No | Land Use Type | Runoff Vegetation | Runoff Class | Impervious Runoff Class | Vegetated Area | Bare Area | Impervious Area | Open Water Area | Root Depth | LAI | Min Stomatal Open | Interception Percentage | Vegetation Height |
---|
21 | Agriculture | Crop | 1 | 0 | 0.8 | 0.2 | 0 | 0 | 0.4 | 4 | 180 | 15 | 0.6 |
7 | Bare land | Bare soil | 4 | 0 | 0 | 1 | 0 | 0 | 0.05 | 0 | 110 | 0 | 0.01 |
33 | Forest | Forest | 3 | 0 | 1 | 0 | 0 | 0 | 2 | 5 | 375 | 35 | 16 |
23 | Grassland | Grass | 2 | 0 | 1 | 0 | 0 | 0 | 0.3 | 2 | 100 | 10 | 0.2 |
2 | Built-up | Grass | 2 | 1 | 0.2 | 0 | 0.8 | 0 | 0.3 | 2 | 100 | 10 | 0.12 |
36 | Shrub land | Grass | 2 | 0 | 1 | 0 | 0 | 0 | 0.6 | 0.6 | 110 | 15 | 2 |
Table 3.
Lookup parameters for winter land use land cover.
Table 3.
Lookup parameters for winter land use land cover.
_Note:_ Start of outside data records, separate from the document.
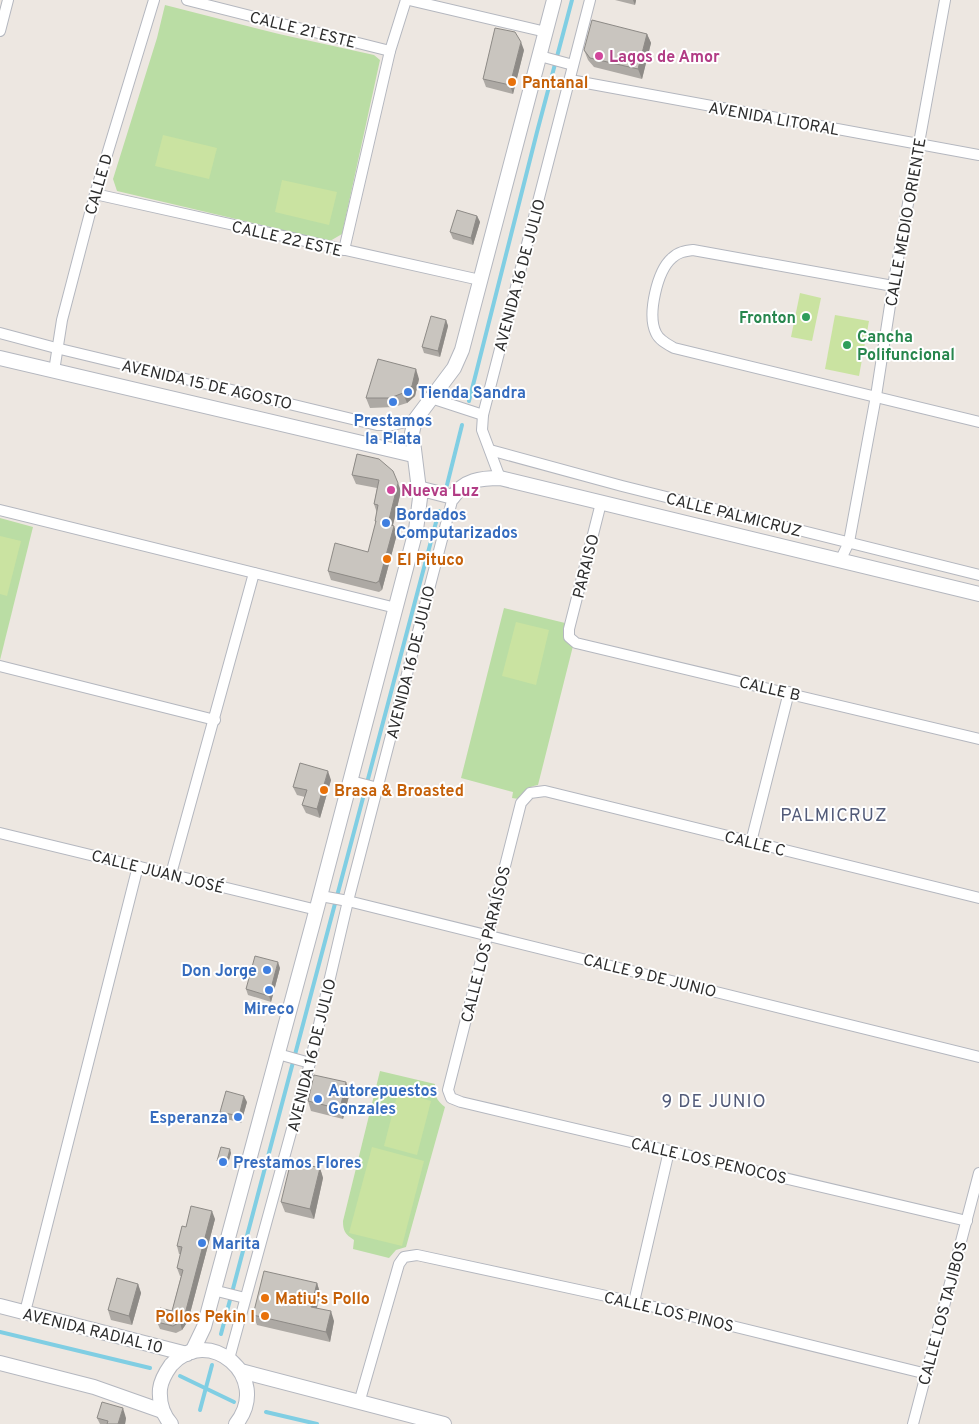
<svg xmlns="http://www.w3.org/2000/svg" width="979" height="1424" font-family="Overpass,sans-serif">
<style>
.green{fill:#badda4}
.pitch{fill:#cae3a1}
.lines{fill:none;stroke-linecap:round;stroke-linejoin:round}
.stream{stroke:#80cee3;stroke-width:4}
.street-casing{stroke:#b4b7bf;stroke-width:12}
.secondary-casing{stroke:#b4b7bf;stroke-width:16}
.street{stroke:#fff;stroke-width:10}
.secondary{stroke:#fff;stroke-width:14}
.wall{fill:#ada9a4}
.shaded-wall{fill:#8d8a86}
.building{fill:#c9c5bf;stroke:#8d8a86}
.hotel-dot{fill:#d1479c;stroke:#fff;stroke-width:2}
.food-dot{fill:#e8710a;stroke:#fff;stroke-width:2}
.leisure-dot{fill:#2e9e5b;stroke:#fff;stroke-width:2}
.shop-dot{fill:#3f7fe0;stroke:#fff;stroke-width:2}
.labels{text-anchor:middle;stroke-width:4;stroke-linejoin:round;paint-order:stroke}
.street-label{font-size:16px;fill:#2d2d2d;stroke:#fff}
.hotel-label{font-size:16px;font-weight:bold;fill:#b23c85;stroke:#fff;text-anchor:start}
.food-label{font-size:16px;font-weight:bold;fill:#c56008;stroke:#fff;text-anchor:start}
.leisure-label{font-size:16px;font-weight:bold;fill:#27864d;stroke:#fff;text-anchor:end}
.shop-label{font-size:16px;font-weight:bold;fill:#366cbe;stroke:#fff;text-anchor:start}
.neighbourhood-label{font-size:18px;letter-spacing:1px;fill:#525b79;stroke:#fff}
</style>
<rect width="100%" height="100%" fill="#ede7e1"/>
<g class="green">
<polygon points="165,5 279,34 374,55 380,60 342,234 330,241 117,191 113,179 157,38"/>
<polygon points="0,518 33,527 0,660"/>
<path d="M504 608 565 623 564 631 573 646 538 785C528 787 524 790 519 799L512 798 513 792 461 778Z"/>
<path d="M380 1071 435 1084C433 1094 437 1101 445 1107L406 1247 396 1250 389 1258 353 1249 354 1240C345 1234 343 1231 343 1221Z"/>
</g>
<g class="pitch">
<polygon points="163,135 217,148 209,179 155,166"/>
<polygon points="282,180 337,192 329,225 275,212"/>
<polygon points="800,293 821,298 812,341 791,337"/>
<polygon points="835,315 869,321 859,376 825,369"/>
<polygon points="0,536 21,541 7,596 0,594"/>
<polygon points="516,622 549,630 536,685 502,676"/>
<polygon points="398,1092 431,1101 417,1155 384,1146"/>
<polygon points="372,1147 424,1161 402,1246 349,1233"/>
</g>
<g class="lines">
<g class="stream">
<polyline points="469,401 537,132 572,0"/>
<polyline points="447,485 462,425"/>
<polyline points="0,1332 150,1368"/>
<polyline points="221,1334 439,511"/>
<polyline points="180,1376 234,1402"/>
<polyline points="200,1410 212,1365"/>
<polyline points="266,1412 317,1424"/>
</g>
<defs>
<g id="street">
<polyline points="187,0 390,51"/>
<polyline points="409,0 546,32"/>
<polyline points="0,31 8,0"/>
<polyline points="540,56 573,65"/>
<polyline points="570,80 979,155"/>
<polyline points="95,194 480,280"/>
<polyline points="344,250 390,51 406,0"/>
<path d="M893 286 693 250C685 251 678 252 672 258 657 271 647 315 656 333 659 340 667 344 674 348L979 422"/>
<polyline points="0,333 56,348 377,425 392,425 415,420"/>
<polyline points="54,371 62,320 95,194 154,0"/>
<polyline points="431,398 483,415"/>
<polyline points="490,450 622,486 979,575"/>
<polyline points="500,478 482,430 483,415 590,0"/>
<polyline points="601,503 569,629 569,637 576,643 979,739"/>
<polyline points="0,510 396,608"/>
<polyline points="840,561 849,542 876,396 893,286 945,0"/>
<polyline points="0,666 215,720"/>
<polyline points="351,781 378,788"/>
<polyline points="0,833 317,910"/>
<polyline points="751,842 789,692"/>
<polyline points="171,874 254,573"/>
<polyline points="321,896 348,901 979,1057"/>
<polyline points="278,1054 310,1063"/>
<polyline points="967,1221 461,1102 451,1098 448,1090 521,803 530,793 545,791 979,898"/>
<polyline points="213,1290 245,1298"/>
<polyline points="634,1302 669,1151"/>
<polyline points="25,1312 138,866"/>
<polyline points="229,1359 310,1063 348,901 453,497"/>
<polyline points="359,1403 399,1264 404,1257 417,1255 634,1302 927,1374"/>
<polyline points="913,1424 979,1173"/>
</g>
<g id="secondary">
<polyline points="0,358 413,455"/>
<path d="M418 488 453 497C464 480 481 478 500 478L979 594"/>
<polyline points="0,1306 187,1354"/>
<polyline points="192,1352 204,1327 313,923 416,530 420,498 412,433 415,420 454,368 462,350 554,0"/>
<polyline points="0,1363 94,1387 162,1411"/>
<polyline points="241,1371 444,1424"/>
<path d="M171 1424C162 1414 159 1402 160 1389 161 1380 166 1372 171 1365 208 1323 273 1377 236 1424"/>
</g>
</defs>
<use href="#street" class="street-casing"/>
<use href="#secondary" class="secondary-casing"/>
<use href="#street" class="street"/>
<use href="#secondary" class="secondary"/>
</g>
<g class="wall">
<polygon points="615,0 636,0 635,5"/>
<polygon points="647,34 651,43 642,79 594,67 588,60 584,50"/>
<polygon points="524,50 513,94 486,87 483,79"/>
<polygon points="477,216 480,222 473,245 453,239 450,232"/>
<polygon points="446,320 448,326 440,357 424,353 422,347"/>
<polygon points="419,379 415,396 407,403 394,407 370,408 366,398"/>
<polygon points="357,454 401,491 393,525 397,534 382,590 379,592 331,580 328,571 368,552 376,523 375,521 377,513 374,504 377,488 356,484 352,475"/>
<polygon points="331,780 320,818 306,813 302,805 305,797 297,795 293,787"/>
<polygon points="280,968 271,1002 248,995 246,989"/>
<polygon points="350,1092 343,1119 311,1111 308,1101"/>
<polygon points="247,1102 241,1123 223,1118 220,1112"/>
<polygon points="231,1153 227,1167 218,1164 217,1161"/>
<polygon points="320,1168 323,1178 314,1219 285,1212 281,1202"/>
<polygon points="215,1219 188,1321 182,1330 176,1333 160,1329 157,1322 172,1311 181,1276 180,1276 177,1268 181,1254 179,1254 177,1246 186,1227"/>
<polygon points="317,1283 320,1293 317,1308 334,1321 330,1342 257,1325 253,1315"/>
<polygon points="138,1284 141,1293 132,1325 111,1320 108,1310"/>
<polygon points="97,1418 126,1418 125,1424 100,1424"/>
</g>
<g class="shaded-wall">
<polygon points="633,0 636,0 635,5"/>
<polygon points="647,34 651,43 642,79 638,69"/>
<polygon points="521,42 524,50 513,94 510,85"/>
<polygon points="477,216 480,222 473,245 471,238"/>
<polygon points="446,320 448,326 440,357 438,351"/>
<polygon points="416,369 419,379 415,396 407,403 403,393"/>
<polygon points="398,483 401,491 391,533 388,524"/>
<polygon points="394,526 397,534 382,590 379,581"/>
<polygon points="328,771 331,780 320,818 317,809"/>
<polygon points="278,962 280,968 271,1002 269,996"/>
<polygon points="346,1082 350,1092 343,1119 340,1109"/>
<polygon points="244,1096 247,1102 241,1123 239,1116"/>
<polygon points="230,1149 231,1153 227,1167 226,1164"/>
<polygon points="320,1168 323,1178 314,1219 310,1209"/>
<polygon points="212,1211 215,1219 188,1321 182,1330 180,1322"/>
<polygon points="317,1283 320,1293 315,1316 311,1307"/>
<polygon points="138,1284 141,1293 132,1325 129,1316"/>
<polygon points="331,1311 334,1321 330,1342 326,1332"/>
<polygon points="123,1408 126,1418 125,1424 118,1424"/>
</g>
<g class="building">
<polygon points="592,20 647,34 638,69 590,58 584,50"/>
<polygon points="495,28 515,32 521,42 510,85 483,79"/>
<polygon points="457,210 477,216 471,238 450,232"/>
<polygon points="431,316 446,320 438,351 422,347"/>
<polygon points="378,359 416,369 412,386 403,393 390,398 366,398"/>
<polygon points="357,454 379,459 393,471 398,483 388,524 394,526 379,581 376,583 328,571 335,543 368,552 376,521 375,521 378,505 374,504 379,480 352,475"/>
<polygon points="300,763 328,771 317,809 302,805 307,790 293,787"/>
<polygon points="255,956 278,962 269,996 246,989"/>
<polygon points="314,1075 346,1082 340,1109 308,1101"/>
<polygon points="226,1091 244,1096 239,1116 220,1112"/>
<polygon points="221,1147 230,1149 226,1164 217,1161"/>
<polygon points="291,1161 320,1168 310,1209 281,1202"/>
<polygon points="191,1206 212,1211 185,1314 180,1322 173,1326 157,1322 160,1308 172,1311 183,1270 177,1268 182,1247 177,1246 182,1226 186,1227"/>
<polygon points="264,1271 317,1283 311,1307 331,1311 326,1332 253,1315"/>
<polygon points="117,1278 138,1284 129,1316 108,1310"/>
<polygon points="102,1402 123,1408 118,1424 107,1424 108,1421 97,1418"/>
</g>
<g class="hotel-dot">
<circle cx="599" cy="56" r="5"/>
<circle cx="391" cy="490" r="5"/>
</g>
<g class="food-dot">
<circle cx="512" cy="82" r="5"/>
<circle cx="387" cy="559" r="5"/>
<circle cx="324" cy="790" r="5"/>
<circle cx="265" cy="1298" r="5"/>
<circle cx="265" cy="1316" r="5"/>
</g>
<g class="leisure-dot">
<circle cx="806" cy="317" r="5"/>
<circle cx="847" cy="345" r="5"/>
</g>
<g class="shop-dot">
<circle cx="408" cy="392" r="5"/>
<circle cx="393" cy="402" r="5"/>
<circle cx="386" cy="523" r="5"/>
<circle cx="267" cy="970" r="5"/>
<circle cx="269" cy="990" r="5"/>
<circle cx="318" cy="1099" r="5"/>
<circle cx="238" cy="1117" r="5"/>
<circle cx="223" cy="1162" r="5"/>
<circle cx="202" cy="1243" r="5"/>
</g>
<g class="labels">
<g class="street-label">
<text transform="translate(303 29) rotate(14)" y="6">CALLE 21 ESTE</text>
<text transform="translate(774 118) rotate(10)" y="6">AVENIDA LITORAL</text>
<text transform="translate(98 184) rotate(-74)" y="6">CALLE D</text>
<text transform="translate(905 222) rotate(-80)" y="6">CALLE MEDIO ORIENTE</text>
<text transform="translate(287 238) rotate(13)" y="6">CALLE 22 ESTE</text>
<text transform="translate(519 275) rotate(-75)" y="6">AVENIDA 16 DE JULIO</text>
<text transform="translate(207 384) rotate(13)" y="6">AVENIDA 15 DE AGOSTO</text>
<text transform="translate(734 514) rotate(14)" y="6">CALLE PALMICRUZ</text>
<text transform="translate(585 566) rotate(-76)" y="6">PARAISO</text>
<text transform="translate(410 662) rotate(-76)" y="6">AVENIDA 16 DE JULIO</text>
<text transform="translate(770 688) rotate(13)" y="6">CALLE B</text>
<text transform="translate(755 843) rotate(14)" y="6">CALLE C</text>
<text transform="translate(158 871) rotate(14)" y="6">CALLE JUAN JOSÉ</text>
<text transform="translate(485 944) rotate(-76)" y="6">CALLE LOS PARAÍSOS</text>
<text transform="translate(650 975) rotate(14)" y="6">CALLE 9 DE JUNIO</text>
<text transform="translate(311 1055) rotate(-76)" y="6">AVENIDA 16 DE JULIO</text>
<text transform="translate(709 1160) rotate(13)" y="6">CALLE LOS PENOCOS</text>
<text transform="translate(669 1311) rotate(13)" y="6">CALLE LOS PINOS</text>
<text transform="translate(942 1313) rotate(-75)" y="6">CALLE LOS TAJIBOS</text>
<text transform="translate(93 1330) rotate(14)" y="6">AVENIDA RADIAL 10</text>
</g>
<g class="hotel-label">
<text x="609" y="62">Lagos de Amor</text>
<text x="401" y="496">Nueva Luz</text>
</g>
<g class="food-label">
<text x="522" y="88">Pantanal</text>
<text x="397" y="565">El Pituco</text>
<text x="334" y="796">Brasa &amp; Broasted</text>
<text x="275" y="1304">Matiu's Pollo</text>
<text x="255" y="1322" text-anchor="end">Pollos Pekin I</text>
</g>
<g class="leisure-label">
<text x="796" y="323">Fronton</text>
<text x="857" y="342" text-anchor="start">Cancha<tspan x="857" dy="18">Polifuncional</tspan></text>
</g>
<g class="shop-label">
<text x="418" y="398">Tienda Sandra</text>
<text x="393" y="426" text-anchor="middle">Prestamos<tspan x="393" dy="18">la Plata</tspan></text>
<text x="396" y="520">Bordados<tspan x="396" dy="18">Computarizados</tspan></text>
<text x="257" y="976" text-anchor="end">Don Jorge</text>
<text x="269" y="1014" text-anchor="middle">Mireco</text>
<text x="328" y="1096">Autorepuestos<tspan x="328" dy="18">Gonzales</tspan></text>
<text x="228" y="1123" text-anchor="end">Esperanza</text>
<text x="233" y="1168">Prestamos Flores</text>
<text x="212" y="1249">Marita</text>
</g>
<g class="neighbourhood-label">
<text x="834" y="821">PALMICRUZ</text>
<text x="714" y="1107">9 DE JUNIO</text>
</g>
</g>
</svg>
No | Land Use Type | Runoff Vegetation | Runoff Class | Impervious Runoff Class | Vegetated Area | Bare Area | Impervious Area | Open Water Area | Root Depth | LAI | Min Stomatal Open | Interception Percentage | Vegetation Height |
---|
21 | Agriculture | Crop | 1 | 0 | 0 | 1 | 0 | 0 | 0.35 | 0 | 180 | 0 | 0.6 |
7 | Bare land | Bare soil | 4 | 0 | 0 | 1 | 0 | 0 | 0.05 | 0 | 110 | 0 | 0.01 |
33 | Forest | Forest | 3 | 0 | 0.5 | 0.5 | 0 | 0 | 2 | 4.5 | 500 | 38 | 15 |
23 | Grassland | Grass | 2 | 0 | 1 | 0 | 0 | 0 | 0.3 | 2 | 100 | 10 | 0.2 |
1 | Built-up | Grass | 2 | 1 | 0.2 | 0 | 0.8 | 0 | 0.3 | 2 | 100 | 10 | 0.12 |
36 | Shrub land | Grass | 2 | 0 | 0.2 | 0.8 | 0 | 0 | 0.6 | 0 | 110 | 5 | 2 |
Where LAI is Leaf Area Index.
Table 4.
Soil parameter attribute table.
Table 4.
Soil parameter attribute table.
Soil Type Number | Soil Texture | Field Capacity | Wilting Point | PWA | Residual Water Content | AI | Bare Soil ET | Tension Saturated Height | Pf_Sum | Pf_Win |
---|
12 | Clay | 0.46 | 0.33 | 0.13 | 0.09 | 0.21 | 0.05 | 0.37 | 0.95 | 0.85 |
5 | Loam | 0.25 | 0.12 | 0.13 | 0.027 | 0.37 | 0.05 | 0.11 | 0.15 | 0.02 |
2 | Loamy sand | 0.15 | 0.07 | 0.08 | 0.035 | 0.47 | 0.05 | 0.09 | 0.09 | 0.01 |
3 | Sandy loam | 0.21 | 0.09 | 0.12 | 0.041 | 0.44 | 0.05 | 0.15 | 0.09 | 0.01 |
Where PAW is plant available water content; AI is the calibration parameter dependent on the sand content of the soil; Pf_Sum is the fraction of summer precipitation contributing to Hortonian runoff; and Pf_Win is the fraction of winter precipitation contributing to Hortonian runoff.